After he stops but before he speaks, he slowly turns around. When there’s less than a foot between us, he stops.

And then he doesn’t move. Not another inch.

Nope, he just pierces my eyes again with his, putting everything else in the world but he and I in another time, then speaks.
“Do you have any idea how long I thought I fucking stole your sister’s V-card? When in reality, all along...it was you? Do you even know who the fuck I am, little vagabond?”

 

After the brothers and I survived the attack on the club, I spent three months on the fourth floor of Mt. Sinai and another eighteen in and out of physical rehab. Apparently a man isn’t supposed to take two to the chest and one to the stomach and make it out alive. But I did. And I’m paying for it every fucking day since.

I don’t think the human body is supposed to be subjected to the anesthesia associated with that much time under the knife. My theory is, it does something to the muscles around the bone.
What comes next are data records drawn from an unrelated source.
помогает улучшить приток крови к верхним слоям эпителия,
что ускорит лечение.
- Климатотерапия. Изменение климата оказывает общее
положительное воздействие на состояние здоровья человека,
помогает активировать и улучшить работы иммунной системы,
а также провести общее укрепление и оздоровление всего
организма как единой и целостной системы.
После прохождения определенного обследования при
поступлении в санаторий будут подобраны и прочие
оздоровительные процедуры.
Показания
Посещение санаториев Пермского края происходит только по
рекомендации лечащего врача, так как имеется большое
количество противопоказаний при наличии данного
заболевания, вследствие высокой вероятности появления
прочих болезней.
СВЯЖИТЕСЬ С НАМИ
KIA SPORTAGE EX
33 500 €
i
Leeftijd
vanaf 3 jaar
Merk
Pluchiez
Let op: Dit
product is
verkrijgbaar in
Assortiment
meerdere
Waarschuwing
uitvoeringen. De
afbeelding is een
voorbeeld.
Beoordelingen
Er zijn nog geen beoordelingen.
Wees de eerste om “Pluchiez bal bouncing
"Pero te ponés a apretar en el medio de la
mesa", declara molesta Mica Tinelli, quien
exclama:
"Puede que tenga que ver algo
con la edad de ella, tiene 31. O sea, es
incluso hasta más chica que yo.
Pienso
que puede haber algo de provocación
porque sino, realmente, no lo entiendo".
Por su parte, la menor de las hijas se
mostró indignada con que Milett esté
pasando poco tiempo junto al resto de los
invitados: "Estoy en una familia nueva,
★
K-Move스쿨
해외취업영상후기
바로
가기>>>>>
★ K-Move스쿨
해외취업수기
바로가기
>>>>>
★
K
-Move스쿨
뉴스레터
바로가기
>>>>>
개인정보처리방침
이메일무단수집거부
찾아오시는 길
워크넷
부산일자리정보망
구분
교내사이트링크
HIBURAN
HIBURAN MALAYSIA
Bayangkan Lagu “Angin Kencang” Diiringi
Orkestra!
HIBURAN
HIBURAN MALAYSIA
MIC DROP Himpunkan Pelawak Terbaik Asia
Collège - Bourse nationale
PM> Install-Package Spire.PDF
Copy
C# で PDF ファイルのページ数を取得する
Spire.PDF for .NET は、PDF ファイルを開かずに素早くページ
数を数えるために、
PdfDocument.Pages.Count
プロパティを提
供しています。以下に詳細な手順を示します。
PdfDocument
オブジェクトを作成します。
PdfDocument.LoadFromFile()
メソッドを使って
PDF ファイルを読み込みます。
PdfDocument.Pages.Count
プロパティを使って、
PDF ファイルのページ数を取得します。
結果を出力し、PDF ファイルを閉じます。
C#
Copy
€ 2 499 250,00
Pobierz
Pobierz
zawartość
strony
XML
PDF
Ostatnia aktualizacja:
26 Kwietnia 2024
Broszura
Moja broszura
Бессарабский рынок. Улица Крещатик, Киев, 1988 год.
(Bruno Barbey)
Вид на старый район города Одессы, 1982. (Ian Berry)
I don’t know, maybe there isn’t enough oxygen or some shit. I just know my damn body hurt a hundred times worse after every surgery.

I really don’t know how to tell you this, honestly—and I may be rambling. Possibly to ward off any lingering pain from the old scars around, coincidentally, both my heart and my body.

So, other than just say it—fuck it, I’mma just say it: Pops didn’t make it. Sorry. With his heart, even if he would have lived through the first surgery, he wouldn’t have made it through the one after they could find him a heart. I think it was my mother who once told me sometimes there’s a blessing in a curse, and there is such a thing as worse than being dead. It’s living a lifetime of pain and agony that’s worse.